The campaign is supported by many prominent people including the writer Walter Muschg. If the initiative is accepted, parliament is obliged to deal with the issue. The leader of the Social Science Section, Paul Mackay, welcomed many participants from Switzerland but also from neighbouring countries. The conference got underway with talks by Ursula Piffaretti, entrepreneur and founder of various institutions, and Enno Schmidt, artist, author and film maker.

Ursula Piffaretti described the difficulties of people who had become dependent on social welfare through no fault of their own while the dogma of “no money without work” had been drummed into us for the last 100 years. Although the welfare state provided many blessings, they were no longer sufficient for the future.
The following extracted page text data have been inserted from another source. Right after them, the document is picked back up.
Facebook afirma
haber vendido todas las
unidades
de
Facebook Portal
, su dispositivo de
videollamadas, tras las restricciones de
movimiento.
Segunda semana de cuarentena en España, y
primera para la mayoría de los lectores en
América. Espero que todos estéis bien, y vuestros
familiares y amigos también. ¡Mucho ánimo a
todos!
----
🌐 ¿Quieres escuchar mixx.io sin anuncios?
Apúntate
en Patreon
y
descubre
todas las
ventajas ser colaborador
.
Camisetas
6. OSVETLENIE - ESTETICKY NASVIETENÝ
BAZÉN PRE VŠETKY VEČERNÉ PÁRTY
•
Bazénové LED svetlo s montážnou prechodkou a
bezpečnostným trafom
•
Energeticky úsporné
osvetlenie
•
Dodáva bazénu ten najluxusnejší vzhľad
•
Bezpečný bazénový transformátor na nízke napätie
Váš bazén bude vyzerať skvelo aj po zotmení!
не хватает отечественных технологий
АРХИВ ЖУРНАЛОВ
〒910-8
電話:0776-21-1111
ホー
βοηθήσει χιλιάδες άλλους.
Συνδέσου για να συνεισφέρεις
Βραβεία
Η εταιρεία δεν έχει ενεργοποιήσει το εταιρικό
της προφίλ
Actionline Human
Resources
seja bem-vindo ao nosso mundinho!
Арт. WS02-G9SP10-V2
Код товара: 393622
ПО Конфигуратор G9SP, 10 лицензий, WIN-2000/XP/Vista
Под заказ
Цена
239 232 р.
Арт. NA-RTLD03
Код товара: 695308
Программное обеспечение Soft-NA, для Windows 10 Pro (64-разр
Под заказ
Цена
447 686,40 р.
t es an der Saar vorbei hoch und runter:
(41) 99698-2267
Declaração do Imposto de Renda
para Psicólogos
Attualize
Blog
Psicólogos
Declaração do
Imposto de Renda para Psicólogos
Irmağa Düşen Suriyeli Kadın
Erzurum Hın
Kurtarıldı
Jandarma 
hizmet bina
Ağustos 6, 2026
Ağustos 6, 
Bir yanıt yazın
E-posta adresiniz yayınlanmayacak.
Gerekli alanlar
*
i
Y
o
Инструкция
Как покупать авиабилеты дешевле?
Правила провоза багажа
She responded to the objection that people were lazy by nature with a quote from Rudolf Steiner: “If we find our impulses from before birth we won’t have any lazy people any more either.” UBI enabled the individual to discover the tasks which he or she had brought with them in the form of creative potential and to realise them.

Enno Schmidt considered direct initiatives to be a good instrument for bringing new things into the world. Two basic objections kept being raised: “Who is going to bother working?” and “Who is going to pay for it all?” The path to the UBI – including the debate about democracy – was as important at the goal. In view of the more complex professional lives of people today, Schmidt pointed out that the UBI was something that went with the person and not the job.

The “Generation Basic Income” initiative, which started in Basel, has meanwhile spread to many other cantons. Activists reported about the excitement and fun of collecting signatures. The first question which many people asked was which party stood behind the campaign. They immediately became more interested when told that the initiative was not affiliated to any party. Many of those who displayed an interest in the idea felt that it already existed as a living spiritual reality. But at the moment it was still something to think about, not something that would suddenly become reality.

But the activists also reported that the pessimistic view that people would stop working without external pressure or state sanction was still very widespread. It required great power of persuasion to change such lifelong attitudes. As an illustration of the Swiss view of democracy, one activist told about a Swiss politician who had signed not because she supported a basic income but because she found the debate fascinating.

Enno Schmidt added that there was a dynamic in this project which did not originate in a centrally controlled idea but remained a living process. Anything centralistic had a devastating effect on cultural life because it provoked power struggles.

The entrepreneur and founder of the “dm” chain of pharmacies in Germany, Götz Werner, who has worked tirelessly for an unconditional basic income, asked: “If we have never been so rich as now, why do we still put up with so much poverty?” Switzerland, with its long tradition of democracy was predestined for an unconditional basic income. If it were realised here it would act as a model for the rest of Europe. What mattered now was to create the framework conditions which would unlock the potential which was contained in every person.